MORE ON THAT TEXAS HIGHER-ED SCANDAL: UT and Legislature Just Keep Digging That Wallace Hall Hole Deeper for Themselves.

From the very beginning, top Texas legislators and key officials at the University of Texas have offered only one response to revelations of wrongdoing brought forward by UT System Regent Wallace Hall of Dallas — absolute denial, backed up by a yee-haw hog-hunting bloodlust for Hall’s scalp. The more they do it, the deeper they dig.

In the last few days, the corrupt practices discovered by Hall — funny money at the law school, secret backdoor admissions for relatives of legislators, bogus accounting of endowment funds and more — have spurred a cascade of negative external consequences for UT.

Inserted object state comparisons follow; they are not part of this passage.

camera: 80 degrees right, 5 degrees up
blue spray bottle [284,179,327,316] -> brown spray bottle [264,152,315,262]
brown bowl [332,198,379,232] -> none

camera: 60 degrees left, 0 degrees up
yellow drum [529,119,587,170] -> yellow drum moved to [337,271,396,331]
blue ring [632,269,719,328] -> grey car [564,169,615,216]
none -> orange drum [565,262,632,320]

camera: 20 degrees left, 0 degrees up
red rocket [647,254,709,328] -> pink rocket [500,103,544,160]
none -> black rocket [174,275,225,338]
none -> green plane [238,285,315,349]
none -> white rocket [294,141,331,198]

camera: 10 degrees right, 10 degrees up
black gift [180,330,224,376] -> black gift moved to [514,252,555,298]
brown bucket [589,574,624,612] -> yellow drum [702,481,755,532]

Plaintiffs in the longstanding Abigail Fisher reverse discrimination litigation this week filed a new writ in the U.S. Supreme Court charging that the university’s system for achieving racial diversity “is a sham,” citing evidence first discovered by Hall and confirmed in subsequent investigations.

The American Council of Trustees and Alumni in Washington yesterday issued a blistering condemnation of efforts we told you about here Monday by a state senator who wants to pass a law against university trustees asking too many questions. Citing the Enron debacle, the council warns that putting directors in blindfolds and handcuffs is exactly the wrong way to go in seeking institutional responsibility.

No shit.

Just in case somebody thought there was anything “conservative” about Amarillo Republican state Senator Kel Seliger’s attempt to hog-tie university trustees and regents, the Texas Public Policy Foundation, a conservative think tank in Austin, weighed in yesterday: Thomas K. Lindsay, director of the foundations’ Center for Higher Education, wrote an open letter to Seliger explaining to him the concept of fiduciary responsibility.

That’s a notion that more university trustees need to be familiarized with.